__Work to complete__.
Copy, word for word, the lines of the listing below from the line with "Fig. 1 Thetop-quarkdecaywidths" up to and including the line with "Table 1. Descriptive". Drop the pictures.

--- Provided information Enclosed Below ---

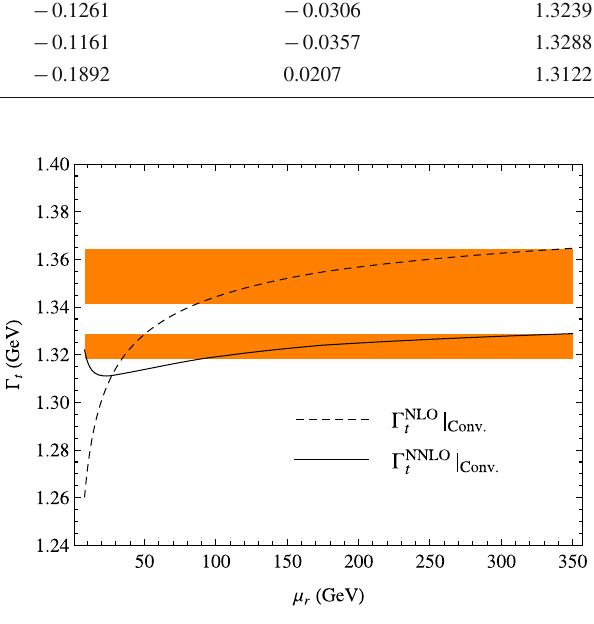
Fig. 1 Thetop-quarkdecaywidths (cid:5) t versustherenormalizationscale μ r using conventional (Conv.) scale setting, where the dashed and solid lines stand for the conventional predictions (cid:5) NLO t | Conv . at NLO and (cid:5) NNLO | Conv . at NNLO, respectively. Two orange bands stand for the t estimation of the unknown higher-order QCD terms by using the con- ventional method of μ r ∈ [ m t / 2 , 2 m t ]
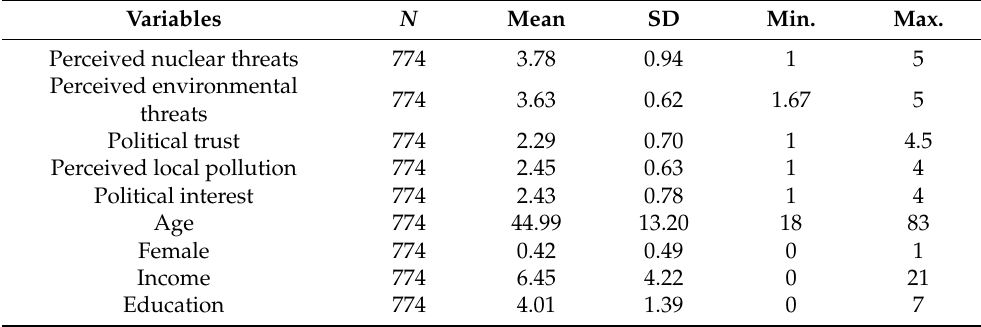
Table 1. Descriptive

--- End of Enclosed Provided information ---
--- Provided information Enclosed Below ---

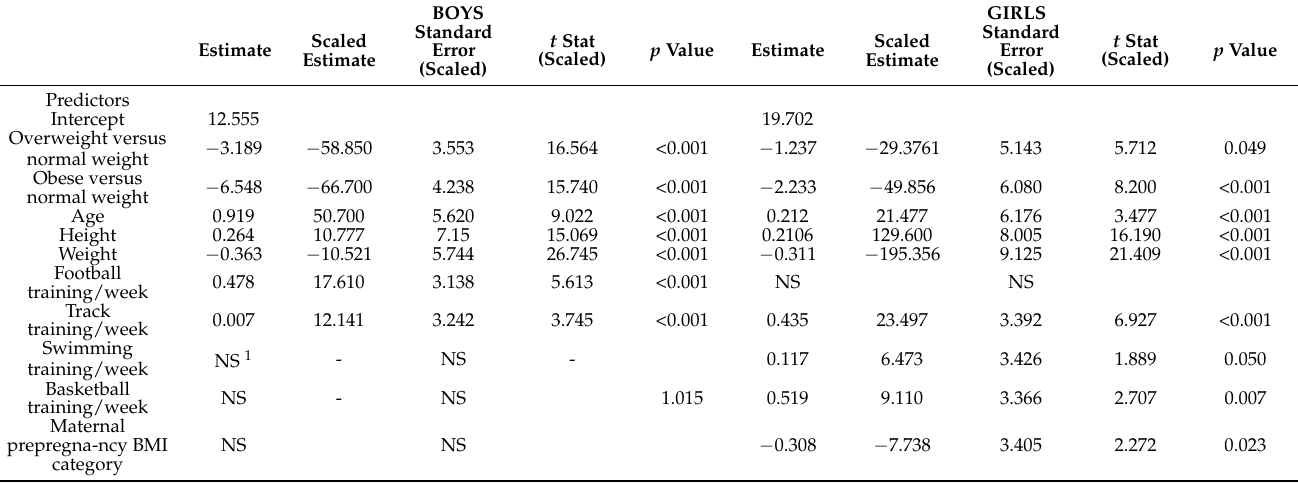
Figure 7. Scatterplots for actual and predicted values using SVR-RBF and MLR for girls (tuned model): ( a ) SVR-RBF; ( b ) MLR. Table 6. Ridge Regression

--- End of Enclosed Provided information ---

__Output of the exercise__.
Fig. 1 Thetop-quarkdecaywidths (cid:5) t versustherenormalizationscale μ r using conventional (Conv.) scale setting, where the dashed and solid lines stand for the conventional predictions (cid:5) NLO t | Conv . at NLO and (cid:5) NNLO | Conv . at NNLO, respectively. Two orange bands stand for the t estimation of the unknown higher-order QCD terms by using the con- ventional method of μ r ∈ [ m t / 2 , 2 m t ]
Table 1. Descriptive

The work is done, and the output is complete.